In the opinion piece below about MAGA anger at a pop star, what did the black man who took a knee protest?
SOURCE PASSAGE Start Marker
Holy shit, MAGA is so upset right now you’d think Hillary Clinton, Michelle Obama and Megan Rapinoe had just shown up at one of their ammosexual safe space shooting ranges in an electric car, carrying a case of Bud Light and a bag of kitty litter for random “kindergartner grooming” all while loudly and proudly debating who had the most abortions that day.
“Well, as a matter of fact, Michelle, I had 14 abortions before breakfast this morning. I had a custom abortion clinic built in my basement last spring after I got bored of the secret cabal of baby eating pedophiles, and now I can have abortions all day long. I don’t even have eggs anymore, I just inseminate myself with the fertilized eggs Satan sends up every month as part of my pact with him, cast a few demonic spells and then VOILA, I’m ready to abort. Pass me a Bud Light and that AR, would you?”
And while I can see how that might be a little triggering to a bunch of dudes who dry-hump their handguns — it’s not that, its not even close to that… it’s just that a pretty pop star who once upon a time encouraged young people to register to vote has the nerve to show up to watch her superstar tight-end boyfriend play football.
And for MAGA — that is a red fucking line.
How dare she be a wildly successful, self-made mega-star billionaire who has worked her ass off and built an empire off of her massive talent? How dare she have the audacity to show up to watch her extremely handsome and (aptly named if I do say so myself) tight-end boyfriend play a sport he gets paid millions of dollars to play.
Why do they have to be subjected to her budding romance all over their tv screens after all those years of them saying they were boycotting football on account of the fact that a black man took a knee to protest police brutality.
How dare she remind them of the fact that despite all those touchdowns they scored as the star of the Fighting Feral Hog’s high school football team way back in 1989, that the closest they ever got to an NFL playoff game was the Applebee’s high-top next to the big screen tv.
How dare she remind them that unlike Travis Kelce, hot young blondes weren’t lining up to kiss them and that their own wives recoiled, dry-heaved or faked being asleep at the mere thought of their physical touch.
How dare she remind them of their own inadequacies when as white men they were promised a lifetime of dominance regardless of accomplishment.
How dare she?
Let’s just put it as plainly as possible — MAGA dudes are not ok.
SOURCE PASSAGE End Marker
LISTED RECORDS Start Marker
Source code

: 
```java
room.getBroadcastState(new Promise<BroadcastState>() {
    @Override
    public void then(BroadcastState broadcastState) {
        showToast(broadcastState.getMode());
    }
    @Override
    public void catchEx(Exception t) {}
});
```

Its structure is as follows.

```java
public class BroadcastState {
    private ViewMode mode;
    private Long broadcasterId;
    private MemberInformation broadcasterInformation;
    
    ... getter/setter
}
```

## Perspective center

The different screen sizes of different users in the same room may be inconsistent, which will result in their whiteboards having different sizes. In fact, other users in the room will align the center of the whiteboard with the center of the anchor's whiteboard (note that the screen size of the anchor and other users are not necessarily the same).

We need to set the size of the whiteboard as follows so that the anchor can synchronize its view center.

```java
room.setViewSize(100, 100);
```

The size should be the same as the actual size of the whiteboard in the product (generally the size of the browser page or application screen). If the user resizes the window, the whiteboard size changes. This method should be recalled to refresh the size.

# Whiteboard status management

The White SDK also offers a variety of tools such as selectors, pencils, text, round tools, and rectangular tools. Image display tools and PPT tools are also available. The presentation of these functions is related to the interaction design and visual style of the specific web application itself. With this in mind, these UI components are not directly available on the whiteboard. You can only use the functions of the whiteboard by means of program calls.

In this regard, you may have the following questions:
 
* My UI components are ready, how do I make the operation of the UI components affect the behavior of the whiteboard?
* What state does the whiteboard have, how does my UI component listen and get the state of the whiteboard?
LISTED RECORDS End Marker
SOLVED EXERCISE »
Police brutality.